Dehydration was a problem in another way as well, for electrolytes are part of the body’s defense against disease, and both Dr. Catterson and Dr. Hawkins worried because lack of water could make the astronauts more susceptible to infection. The likeliest place for such an infection, they knew, was the kidneys, which try to retain fluid and consequently never purge themselves. The doctors were unaware that Haise was already developing a kidney infection. Afterward, Dr. Catterson said that if the flight had lasted much longer Lovell and Swigert would almost certainly have developed similar infections, or infections of other sorts, and the astronauts would have been increasingly unable to cope. In their exhausted condition, their nervous energy would have deserted them at some point, and, in spite of themselves, they would just have drifted off to sleep.
As for what the ast
ronauts were actually feeling around that time, it was as much as anything an incessant worry about their reëntry to earth. The flight controllers were worried, too.
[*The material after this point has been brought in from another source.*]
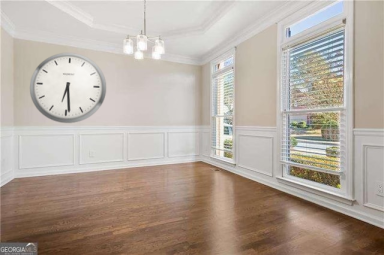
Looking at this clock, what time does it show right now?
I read 6:29
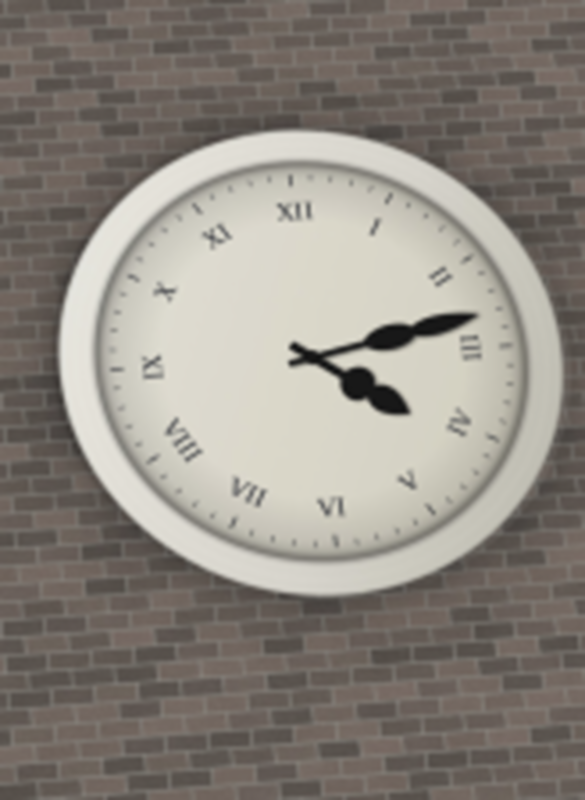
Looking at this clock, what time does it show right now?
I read 4:13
Fears crowded in from all directions. Around three o’clock on Thursday morning, a dozen members of the White (or Tiger) Team gathered at the CAPCOM’s console in the third-floor Control Room while the CAPCOM asked the astronauts some questions that the White Team had prepared about the reëntry, which was still projected for noon Friday. In the spacecraft, Lovell was the only one up. The White Team was not absolutely certain that the seal of the command module’s hatch was airtight, and the flight controllers had to find out whether Lovell wanted the crew to wear space suits during the reëntry. If the hatch wasn’t tight, the astronauts would lose their oxygen. (A failure of this sort was to kill three Russian cosmonauts in 1971.) They would run a test on the hatch’s integrity just before reëntry—a standard procedure—but at that point there wouldn’t be enough time for them to get into their space suits if the hatch was found to be leaking. The White Team suggested to Lovell that the astronauts put on their space suits at the very beginning of the reëntry procedures, some six hours before splashdown. Lovell was worried that the ground knew something about the hatch that he didn’t know, but Lousma assured him it didn’t. Lovell pondered the matter for some time, and in the end he decided against the space suits, for the same reasons as before—their bulk and stiffness.